Nonostante i problemi legati alla siccità e alla raccolta anticipata, la vendemmia 2022 si prospetta buona e conferma il grande livello professionale della filiera vitivinicola italiana. È quanto emerge dall’analisi dei primi dati elaborati dal Centro di ricerca di Viticoltura ed Enologia del Crea.
Leggendo le tendenze previsionali per la vendemmia appena partita, l’Italia è stata accomunata da un andamento meteo omogeneo da nord a sud della penisola. Alte temperature e in particolare siccità hanno caratterizzato la primavera e l’estate italiana. Nonostante le difficoltà del meteo, si può affermare che il 2022 abbia incoronato il vigneto italiano come resiliente ai cambiamenti climatici, che mai come in quest’annata è stato messo alla prova dalle condizioni metereologiche che non sono state così avverse ed ostiche.
“Molto lavoro è stato fatto e sicuramente abbiamo ancora margini importanti di miglioramento – ha affermato Riccardo Velasco, direttore Crea Viticoltura ed Enologia – basti pensare alle nuove varietà resistenti agli stress che il Crea ha già selezionato, grazie alle tecniche di evoluzione assistita, e che aspettano di essere sperimentate, ma se ad oggi possiamo considerare salva la vendemmia 2022 molto lo dobbiamo al lavoro straordinario dei nostri viticoltori che hanno saputo gestire sapientemente le bizzarrie di questo clima inconsueto, sfruttando le innovazioni della ricerca e adeguando di conseguenza concimazioni, irrigazioni e trattamenti”.
Dal punto di vista fitosanitario l’annata si presenta buona, come indicano i dati rilevati da Patrick Marcuzzo del Crea Viticoltura di Conegliano. La penuria di precipitazioni ha sicuramente facilitato il controllo delle malattie fungine, riducendo anche il numero di interventi fitosanitari: la peronospora è praticamente assente in tutto il territorio italiano, si rileva solo la presenza di alcuni focolai di oidio ma sono situazioni sotto controllo. Anche della botrite non c’è traccia, nemmeno nelle cultivar particolarmente suscettibili e a grappolo compatto. Da evidenziare solamente il problema della flavescenza dorata che ha interessato soprattutto l’area viticola del nord Italia, in particolare Veneto, Emilia-Romagna, Piemonte e Lombardia.

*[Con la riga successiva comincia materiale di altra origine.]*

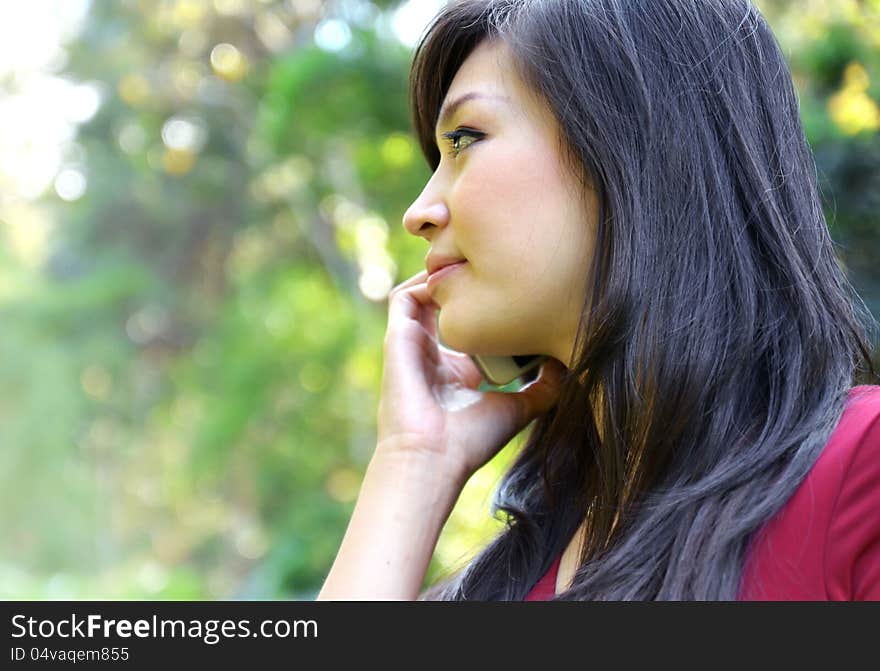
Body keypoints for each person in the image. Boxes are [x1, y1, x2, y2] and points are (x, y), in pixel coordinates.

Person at [317, 0, 880, 601]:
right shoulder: (508, 579)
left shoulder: (860, 471)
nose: (418, 213)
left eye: (464, 139)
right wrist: (413, 459)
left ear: (635, 149)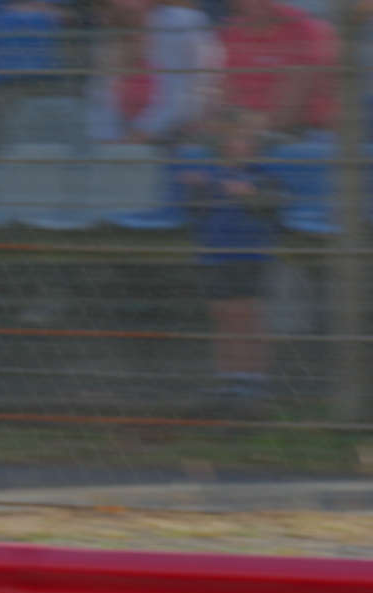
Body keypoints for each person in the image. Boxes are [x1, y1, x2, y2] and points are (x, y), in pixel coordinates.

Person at [183, 108, 283, 405]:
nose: (240, 145)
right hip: (214, 256)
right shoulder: (212, 174)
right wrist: (197, 189)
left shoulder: (264, 176)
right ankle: (227, 378)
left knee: (246, 316)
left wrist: (248, 194)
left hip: (248, 257)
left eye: (247, 139)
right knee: (222, 315)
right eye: (234, 139)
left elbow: (272, 207)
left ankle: (253, 379)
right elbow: (196, 212)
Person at [87, 0, 222, 145]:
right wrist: (111, 143)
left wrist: (139, 135)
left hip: (183, 133)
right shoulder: (110, 45)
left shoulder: (182, 24)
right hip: (131, 142)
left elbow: (183, 97)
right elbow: (100, 105)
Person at [218, 0, 339, 138]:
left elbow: (289, 112)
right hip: (244, 132)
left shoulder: (305, 29)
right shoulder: (228, 32)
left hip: (306, 131)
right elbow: (224, 96)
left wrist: (241, 125)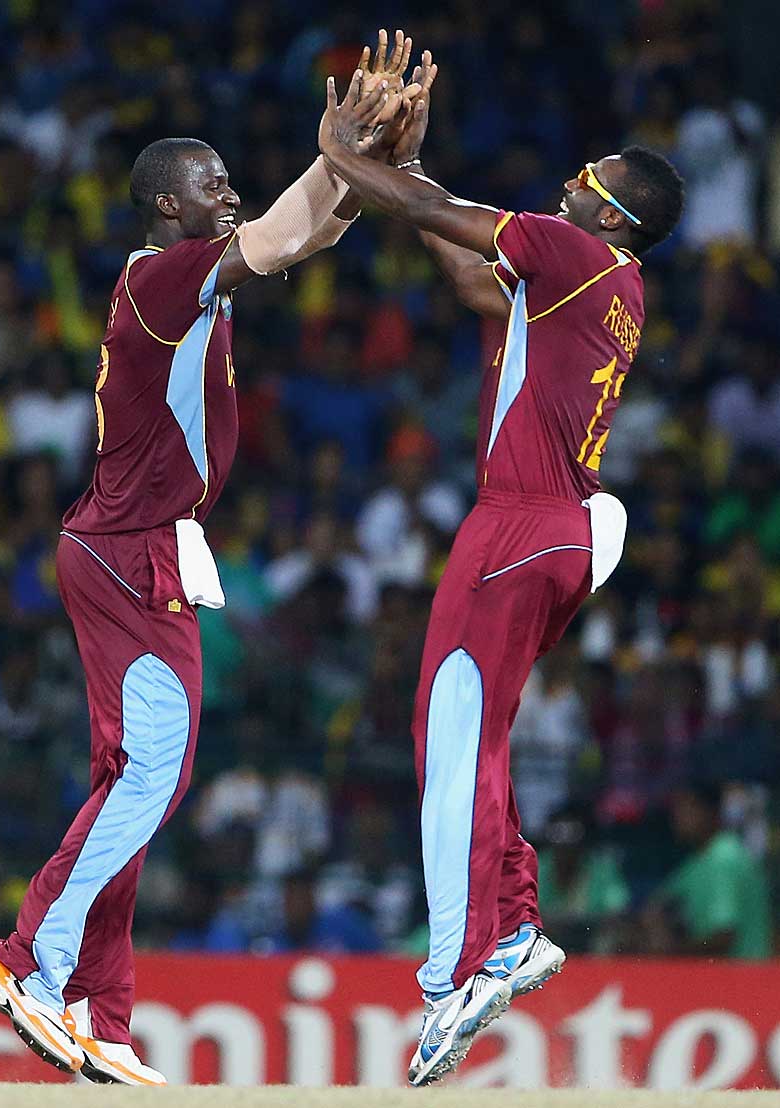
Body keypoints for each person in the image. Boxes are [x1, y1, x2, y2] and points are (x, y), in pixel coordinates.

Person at [0, 54, 404, 1086]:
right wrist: (338, 151)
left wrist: (366, 164)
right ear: (169, 203)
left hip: (129, 542)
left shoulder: (189, 281)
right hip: (133, 548)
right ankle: (28, 961)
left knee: (129, 782)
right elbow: (284, 233)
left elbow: (313, 231)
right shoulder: (163, 275)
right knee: (155, 775)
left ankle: (100, 1012)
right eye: (214, 184)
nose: (230, 194)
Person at [318, 50, 685, 1085]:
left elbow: (429, 212)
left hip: (519, 524)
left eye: (589, 176)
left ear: (612, 214)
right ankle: (512, 926)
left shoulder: (574, 250)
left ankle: (458, 968)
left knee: (449, 736)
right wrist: (408, 163)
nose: (571, 178)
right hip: (553, 528)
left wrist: (341, 152)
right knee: (472, 738)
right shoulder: (606, 284)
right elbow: (474, 280)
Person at [641, 782, 771, 960]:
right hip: (718, 973)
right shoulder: (699, 859)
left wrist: (668, 954)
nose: (677, 817)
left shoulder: (724, 858)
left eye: (687, 808)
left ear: (711, 811)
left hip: (743, 973)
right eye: (676, 809)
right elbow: (656, 905)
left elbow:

Il 2022 non sarà ricordato come un’annata abbondante, a causa soprattutto dei vigneti non serviti da impianti di irrigazione o bacini di raccolta delle piogge. Per la qualità invece, le uve hanno un contenuto di zuccheri e sostanze coloranti superiori alla norma, mentre viene costantemente monitorata l’acidità per cogliere l’ideale momento di raccolta. La carenza di escursione termica giorno-notte ha per adesso influenzato la qualità in alcune zone, ma queste ultime settimane potrebbero compensare, dato l’attuale andamento climatico. L’anticipo rispetto al 2021 è importante e variabile da circa 7 giorni a 20, a seconda delle diverse aree viticole.
Per quanto concerne le quantità di produzione si prevedono: in Friuli-Venezia Giulia e in Veneto in leggero calo rispetto al 2021 (-10 per cento e 5 per cento rispettivamente) principalmente a causa della scarsità di piogge e dell’impossibilità di irrigare i vigneti in alcune aree, quelle collinari in particolare. In Trentino-Alto Adige la produzione è in leggero aumento, +5–6 per cento rispetto al 2021, in particolare per le cultivar autoctone a bacca rossa (Teroldego e Marzemino). Lombardia ed Emilia-Romagna registrano una flessione delle produzioni in particolare per la zona dell’Oltrepò e per la collina romagnola. Il Piemonte, invece, ha risentito meno della drammaticità dell’annata dove si prevede una riduzione, rispetto al 2021, solo di qualche punto percentuale. In altre due regioni viticole italiane, Toscana e Puglia, si registrano produzioni leggermente superiori rispetto al 2021 per motivazioni diverse: la Toscana è stata interessata da una forte gelata nella scorsa annata che aveva compromesso buona parte della produzione ma ha recuperato quest’anno. In Puglia la fertilità delle gemme è buona e superiore alla media e nei vigneti irrigui si prevede fino ad un 10 per cento in più. La Sicilia, infine, è la regione che ha sofferto di più in quest’annata soprattutto nei vigneti non irrigui, con cali pari a un –5 per cento / -10 per cento rispetto l’annata precedente.